◆ **TASK ITEM**
Only the lines from the one that contains "- T7 vertebra: bounding" to the end of the material below are wanted, each duplicated exactly.

◆ **SUPPLIED RECORDS**
'''
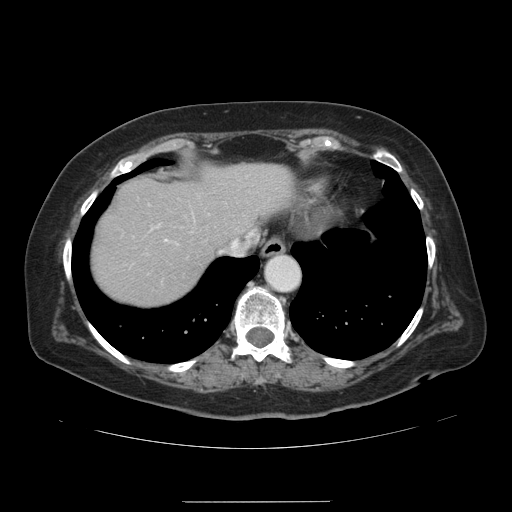
Contrast-enhanced abdominal CT, one axial slice. Position 116 of 141 along the scan axis. Soft-tissue window (W 400 / L 40 HU). 2.5 mm slice thickness. 512 × 512 image matrix. From the clinical record (not read from this slice): patient: male, age 61 years at operation; diagnosis: colorectal cancer liver metastases, imaged before liver resection; multiple liver metastases: yes; largest metastasis: 7 cm.
Annotated regions visible in this slice (manually delineated by an expert):
- hepatic veins: box from (x=219, y=236) to (x=252, y=254) px
- liver: (x=94, y=163)–(x=292, y=307)
- planned liver remnant (the part of the liver to remain after resection): (x=94, y=163)–(x=292, y=307)
- portal vein (with intrahepatic branches): (x=164, y=231)–(x=253, y=241)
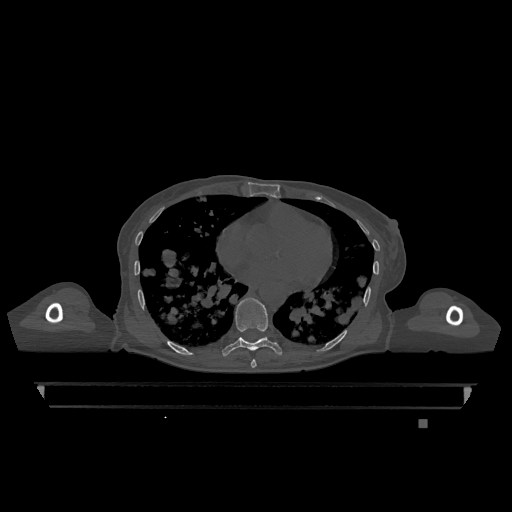
CT including the spine, one axial slice; slice 691 of 1317 in the series (ordered by position); bone window (W 1800 / L 400 HU); 0.5 mm slice thickness; 512 × 512 image matrix, field of view 500 × 500 mm. Female patient, age 74 years. From the clinical record (not read from this slice): primary cancer: lung; vertebrae with lytic lesions (as recorded): T1, T4, T5, T6, L4, L5.
Structures marked on this image (semi-automatic segmentation, software-assisted and operator-edited):
- T7 vertebra: bounding box (x1, y1, x2, y2) in pixels: (251, 359, 257, 368)
- T9 vertebra: (222, 298, 282, 357)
'''
◆ **ANSWER TO THIS EXERCISE**
- T7 vertebra: bounding box (x1, y1, x2, y2) in pixels: (251, 359, 257, 368)
- T9 vertebra: (222, 298, 282, 357)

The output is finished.